Bucket of Blood (Tuscarora, Nevada) by LeConte Stewart
LeConte Stewart (1891-1990) Bucket of Blood (Tuscarora, Nevada) (c. 1935) Oil on canvas board. 18 x 24 in.
The Painting
“Bucket of Blood” is an ominous name, but ultimately mundane. It refers to a small-town supply and liquor store once located in Tusarora, Nevada — just outside Elko — frequented by LeConte Stewart and his friend, the artist Maynard Dixon, on many of their excursions to the remotest regions of the West. The painting is the historic fruit of a relationship between one two of the greatest American landscape painters of their time, produced at a time when Stewart was at the height of his abilities.
It was painted in the late 1930s, around the time that LeConte was settling down into a new position as Director of of the Art Department at the University of Utah. Stewart had known Dixon since 1917 in San Francisco, when the young Utah painter tapped on already famous artist’s door. They subsequently become good friends; with Dixon acting as mentor, and Stewart eventually gaining the respect and admiration of his more-famous companion. Until Dixon’s death in 1946, the two travelled together frequently, becoming so familiar that Stewart even named one of his children “Maynard Dixon Stewart.”
The Artist
Born in Glenwood, Utah, LeConte Stewart was orphaned at a young age; taken in by his paternal Uncle who encourage the boy’s precocious drawing ability. Stewart studied painting at the University of Utah, the Arts Students’ League in Woodstock, New York, and the Pennsylvania Academy of Fine Arts. Returning to Utah, he was called as a missionary to paint the Laie Hawaii Temple for the Church of Jesus Christ of Latter-day Saints, alongside artists A.B. Wright, Torlief Knaphus and Avard Fairbanks.

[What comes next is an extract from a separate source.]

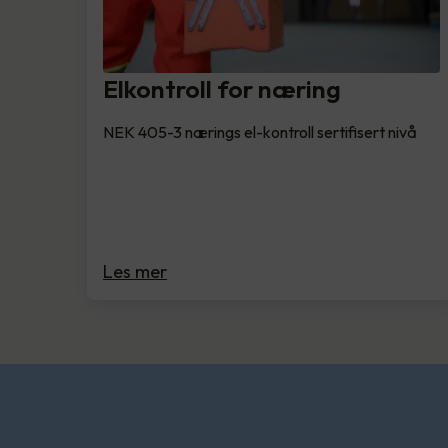
Elkontroll for næring
NEK 405-3 nærings el-kontroll sertifisert nivå
Les mer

Unlike many of the Utah artists who had trained in France, where colors were used in bright, often undiluted strength, Stewart was concerned with close observation of nature. When not in the classroom teaching, he could be found in the fields near his home in Kaysville painting in plein air. Stewart is perhaps the most prolific of Utah artists, making thousands of paintings over his 90-year life. But, by his own admission, his best works were produced during the 1930s, when he was closest to Maynard Dixon.
Maynard Dixon (1875-1946) Desert Horizon (1937) Private Collection.
Some fifteen years Stewart’s senior, Dixon had gained fame first as an illustrator for books and magazines, then as a fine figure and landscape artist. He was well known for exaggerating natural shapes and colors in a way that romanticized the grand spaces and unlikely geology of the West. However, around the time of Stewart’s painting of “Bucket of Blood,” Dixon was experimenting a more observational naturalism, as can be seen in Desert Horizon (1937). At this point whether he was influencing Stewart or Stewart was influencing Dixon is unknowable. By this time, the two artists had known each other for more than 20 years, and Dixon had settled in Utah. Their works were becoming increasingly similar in palette, composition, and subject up to Dixon’s death in 1946.